Entries taken from a collection:
━━━━

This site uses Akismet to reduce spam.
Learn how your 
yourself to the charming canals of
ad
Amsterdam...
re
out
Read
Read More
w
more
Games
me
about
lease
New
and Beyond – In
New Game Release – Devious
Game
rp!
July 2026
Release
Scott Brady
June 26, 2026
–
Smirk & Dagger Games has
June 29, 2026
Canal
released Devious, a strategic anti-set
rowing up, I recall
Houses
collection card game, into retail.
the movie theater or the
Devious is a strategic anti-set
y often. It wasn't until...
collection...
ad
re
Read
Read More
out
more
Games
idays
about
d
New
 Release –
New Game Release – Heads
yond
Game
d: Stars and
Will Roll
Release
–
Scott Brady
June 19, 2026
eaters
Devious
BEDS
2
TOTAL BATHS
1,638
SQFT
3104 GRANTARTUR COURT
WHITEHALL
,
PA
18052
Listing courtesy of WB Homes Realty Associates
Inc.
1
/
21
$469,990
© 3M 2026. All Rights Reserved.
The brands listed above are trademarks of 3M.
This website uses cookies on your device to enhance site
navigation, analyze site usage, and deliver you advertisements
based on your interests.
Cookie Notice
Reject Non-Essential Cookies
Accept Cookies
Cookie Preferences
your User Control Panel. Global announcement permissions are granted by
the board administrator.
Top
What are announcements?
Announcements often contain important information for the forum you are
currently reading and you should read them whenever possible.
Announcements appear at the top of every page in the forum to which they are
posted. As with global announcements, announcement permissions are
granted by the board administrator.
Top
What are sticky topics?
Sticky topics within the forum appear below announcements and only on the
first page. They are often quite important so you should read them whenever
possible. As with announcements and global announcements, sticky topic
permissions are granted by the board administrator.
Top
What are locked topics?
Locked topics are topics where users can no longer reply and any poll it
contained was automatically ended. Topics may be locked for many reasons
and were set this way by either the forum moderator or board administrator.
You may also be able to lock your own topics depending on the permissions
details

━━━━

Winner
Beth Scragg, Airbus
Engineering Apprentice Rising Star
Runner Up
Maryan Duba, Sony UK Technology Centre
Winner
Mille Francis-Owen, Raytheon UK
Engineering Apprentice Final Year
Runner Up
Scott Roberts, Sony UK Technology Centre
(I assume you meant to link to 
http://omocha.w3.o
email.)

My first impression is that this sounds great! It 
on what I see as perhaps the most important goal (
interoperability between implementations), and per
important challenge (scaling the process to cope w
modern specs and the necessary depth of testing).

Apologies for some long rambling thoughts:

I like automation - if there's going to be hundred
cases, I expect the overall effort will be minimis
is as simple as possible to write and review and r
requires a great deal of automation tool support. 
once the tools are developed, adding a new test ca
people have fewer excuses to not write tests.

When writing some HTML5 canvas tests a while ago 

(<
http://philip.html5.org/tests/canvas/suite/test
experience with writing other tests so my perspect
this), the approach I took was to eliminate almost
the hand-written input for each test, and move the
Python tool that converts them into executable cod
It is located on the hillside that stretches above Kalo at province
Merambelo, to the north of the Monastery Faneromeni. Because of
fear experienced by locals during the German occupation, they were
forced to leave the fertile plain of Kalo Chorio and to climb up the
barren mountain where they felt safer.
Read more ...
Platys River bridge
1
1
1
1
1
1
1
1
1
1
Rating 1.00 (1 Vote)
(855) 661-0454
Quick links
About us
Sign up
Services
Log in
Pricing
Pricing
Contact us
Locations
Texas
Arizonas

━━━━

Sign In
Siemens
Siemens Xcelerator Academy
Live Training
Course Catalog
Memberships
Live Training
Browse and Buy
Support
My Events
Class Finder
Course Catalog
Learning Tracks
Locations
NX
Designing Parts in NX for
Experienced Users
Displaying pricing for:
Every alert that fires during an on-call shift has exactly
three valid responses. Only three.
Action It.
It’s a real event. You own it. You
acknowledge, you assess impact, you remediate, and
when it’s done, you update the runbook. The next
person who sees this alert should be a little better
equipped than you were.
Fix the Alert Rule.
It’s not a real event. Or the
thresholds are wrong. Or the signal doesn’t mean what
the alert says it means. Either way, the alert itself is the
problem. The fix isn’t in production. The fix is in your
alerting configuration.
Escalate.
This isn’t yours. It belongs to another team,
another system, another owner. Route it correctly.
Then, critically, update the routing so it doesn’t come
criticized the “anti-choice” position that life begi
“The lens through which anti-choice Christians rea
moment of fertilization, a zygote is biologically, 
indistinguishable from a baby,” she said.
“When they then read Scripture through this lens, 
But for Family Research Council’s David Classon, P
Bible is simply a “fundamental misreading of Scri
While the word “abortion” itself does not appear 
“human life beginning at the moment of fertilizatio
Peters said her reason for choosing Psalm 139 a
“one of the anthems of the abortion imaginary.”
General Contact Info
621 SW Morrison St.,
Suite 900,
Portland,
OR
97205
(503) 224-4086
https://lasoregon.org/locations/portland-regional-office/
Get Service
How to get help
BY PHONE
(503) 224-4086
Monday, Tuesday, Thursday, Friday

━━━━

JOB ITEM
Each line in the records above with "moment" must be returned.

ANSWER SECTION
moment of fertilization, a zygote is biologically, 
“human life beginning at the moment of fertilizatio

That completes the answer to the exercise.